Arbeitsauftrag » Aktualisiere bitte im Text über Pelle Igel den Teil, der bei „Der silberfarbene Einband“ beginnt und bei „nicht seine Sache.“ endet. Setze dabei „Soldatenstiefel“ an die Stelle von „Kommissstiefel“.

Textauszug »
▼▼▼

Pelle Igel – Dichter und Theatermann des Widerstands (Teil 1)
Manchmal endet ein etwas zielloses Suchen im Bücherschrank mit einem Glücksgriff. Eigentlich dachte ich am Wochenende an ein ganz anderes Buch, als mir ein schmales Bändchen in die Hand fiel: „Stiefel bleibt Stiefel. Zeitsatire in Vers und Prosa“ von Pelle Igel.
Der silberfarbene Einband mit schwarzer Schrift und stilisiertem schwarzen Kommissstiefel könnte bei oberflächlicher Betrachtung eine Sammlung expressionistischer Texten erwarten lassen. Doch Pelle Igel war alles andere als ein expressionistischer Dichter. Er selbst bezeichnete sich als „lebenslangen Agitpropmann“. Dementsprechend direkt und unverblümt war seine Sprache. Ausgefeilte Formulierungen und ästhetische Finessen waren nicht seine Sache.
„Es gibt genügend Sonnenblumen, von van Gogh gemalte Sonnenblumen auf dieser Welt, aber gibt es genügend Friedensaufrufe in Holz oder Linol geschnitten?“, lässt er den Protagonisten in seiner Kurzgeschichte „Die Sonnenblume“ resümieren.

▲▲▲

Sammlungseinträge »

▼▼▼

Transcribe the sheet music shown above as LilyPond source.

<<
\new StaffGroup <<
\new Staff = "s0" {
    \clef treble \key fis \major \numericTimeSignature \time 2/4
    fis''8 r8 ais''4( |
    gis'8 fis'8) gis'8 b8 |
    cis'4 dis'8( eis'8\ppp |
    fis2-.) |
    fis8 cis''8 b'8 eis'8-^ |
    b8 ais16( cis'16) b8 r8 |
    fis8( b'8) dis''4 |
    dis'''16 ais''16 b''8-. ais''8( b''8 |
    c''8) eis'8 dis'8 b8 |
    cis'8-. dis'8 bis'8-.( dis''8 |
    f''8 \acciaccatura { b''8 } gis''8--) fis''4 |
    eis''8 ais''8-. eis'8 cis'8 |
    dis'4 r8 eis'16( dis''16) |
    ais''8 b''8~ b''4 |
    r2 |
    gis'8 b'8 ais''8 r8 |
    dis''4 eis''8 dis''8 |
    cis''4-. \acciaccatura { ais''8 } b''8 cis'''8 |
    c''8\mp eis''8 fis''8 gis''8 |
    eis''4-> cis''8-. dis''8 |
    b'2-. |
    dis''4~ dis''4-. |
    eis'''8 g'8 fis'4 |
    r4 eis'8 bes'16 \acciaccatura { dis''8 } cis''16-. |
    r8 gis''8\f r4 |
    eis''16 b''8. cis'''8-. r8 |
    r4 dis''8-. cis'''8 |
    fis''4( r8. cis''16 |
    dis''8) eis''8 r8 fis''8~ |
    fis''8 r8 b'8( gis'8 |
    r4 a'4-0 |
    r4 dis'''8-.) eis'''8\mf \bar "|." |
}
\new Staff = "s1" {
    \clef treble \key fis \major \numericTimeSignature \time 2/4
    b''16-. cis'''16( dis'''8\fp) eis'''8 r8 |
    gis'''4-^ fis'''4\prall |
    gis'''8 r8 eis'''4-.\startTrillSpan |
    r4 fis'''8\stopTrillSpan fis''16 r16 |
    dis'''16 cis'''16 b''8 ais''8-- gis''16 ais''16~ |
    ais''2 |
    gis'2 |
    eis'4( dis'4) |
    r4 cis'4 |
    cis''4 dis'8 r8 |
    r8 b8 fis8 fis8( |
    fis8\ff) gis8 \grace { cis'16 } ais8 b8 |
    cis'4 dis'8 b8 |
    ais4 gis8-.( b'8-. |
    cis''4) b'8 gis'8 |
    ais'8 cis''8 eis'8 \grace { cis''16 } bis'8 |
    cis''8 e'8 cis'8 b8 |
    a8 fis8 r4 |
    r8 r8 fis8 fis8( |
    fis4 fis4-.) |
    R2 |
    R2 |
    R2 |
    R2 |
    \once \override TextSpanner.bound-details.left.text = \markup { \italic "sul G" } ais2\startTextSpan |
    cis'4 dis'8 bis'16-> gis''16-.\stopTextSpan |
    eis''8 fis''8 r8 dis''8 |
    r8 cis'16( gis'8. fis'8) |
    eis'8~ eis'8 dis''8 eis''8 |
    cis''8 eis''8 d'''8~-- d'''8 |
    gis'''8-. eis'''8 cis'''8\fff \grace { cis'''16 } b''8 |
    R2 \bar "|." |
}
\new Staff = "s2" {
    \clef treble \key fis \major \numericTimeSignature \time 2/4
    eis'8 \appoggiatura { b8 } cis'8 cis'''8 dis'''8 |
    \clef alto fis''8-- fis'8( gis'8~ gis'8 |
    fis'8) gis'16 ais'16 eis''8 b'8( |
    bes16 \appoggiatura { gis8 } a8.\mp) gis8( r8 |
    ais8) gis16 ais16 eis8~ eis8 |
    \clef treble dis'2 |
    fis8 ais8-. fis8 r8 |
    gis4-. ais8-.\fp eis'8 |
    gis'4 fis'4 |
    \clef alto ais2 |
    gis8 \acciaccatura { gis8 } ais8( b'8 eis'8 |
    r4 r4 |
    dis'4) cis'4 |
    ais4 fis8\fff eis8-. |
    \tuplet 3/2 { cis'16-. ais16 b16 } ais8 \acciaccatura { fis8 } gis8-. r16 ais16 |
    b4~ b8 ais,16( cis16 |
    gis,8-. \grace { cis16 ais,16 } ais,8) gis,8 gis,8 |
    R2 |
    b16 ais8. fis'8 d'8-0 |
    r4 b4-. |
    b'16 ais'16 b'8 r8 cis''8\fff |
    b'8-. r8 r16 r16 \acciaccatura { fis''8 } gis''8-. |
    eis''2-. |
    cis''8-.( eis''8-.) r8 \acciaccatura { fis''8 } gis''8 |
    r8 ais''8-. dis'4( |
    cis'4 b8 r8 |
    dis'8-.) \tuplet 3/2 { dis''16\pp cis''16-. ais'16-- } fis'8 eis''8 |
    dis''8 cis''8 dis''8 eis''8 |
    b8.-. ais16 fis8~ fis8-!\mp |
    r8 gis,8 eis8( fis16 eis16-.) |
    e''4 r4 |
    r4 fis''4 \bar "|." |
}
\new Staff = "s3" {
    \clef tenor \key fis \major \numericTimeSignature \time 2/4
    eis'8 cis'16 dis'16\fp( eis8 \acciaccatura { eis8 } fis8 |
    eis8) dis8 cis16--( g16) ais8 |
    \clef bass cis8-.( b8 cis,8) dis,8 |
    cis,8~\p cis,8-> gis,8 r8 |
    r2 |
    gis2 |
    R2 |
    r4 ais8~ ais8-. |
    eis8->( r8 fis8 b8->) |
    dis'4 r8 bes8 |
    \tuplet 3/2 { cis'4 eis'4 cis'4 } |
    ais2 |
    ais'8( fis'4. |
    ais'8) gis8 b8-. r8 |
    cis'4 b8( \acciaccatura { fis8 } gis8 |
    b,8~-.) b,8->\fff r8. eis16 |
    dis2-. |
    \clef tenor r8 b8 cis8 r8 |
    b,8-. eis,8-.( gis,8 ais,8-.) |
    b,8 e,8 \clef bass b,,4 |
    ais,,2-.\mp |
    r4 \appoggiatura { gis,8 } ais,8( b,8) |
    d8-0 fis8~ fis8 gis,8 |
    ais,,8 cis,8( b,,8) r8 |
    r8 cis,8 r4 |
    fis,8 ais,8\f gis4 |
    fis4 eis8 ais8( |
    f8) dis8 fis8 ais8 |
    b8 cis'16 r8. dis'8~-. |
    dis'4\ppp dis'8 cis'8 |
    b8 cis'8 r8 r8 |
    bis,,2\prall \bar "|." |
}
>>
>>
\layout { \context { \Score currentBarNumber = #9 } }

▲▲▲

Antwortteil »
Der silberfarbene Einband mit schwarzer Schrift und stilisiertem schwarzen Soldatenstiefel könnte bei oberflächlicher Betrachtung eine Sammlung expressionistischer Texten erwarten lassen. Doch Pelle Igel war alles andere als ein expressionistischer Dichter. Er selbst bezeichnete sich als „lebenslangen Agitpropmann“. Dementsprechend direkt und unverblümt war seine Sprache. Ausgefeilte Formulierungen und ästhetische Finessen waren nicht seine Sache.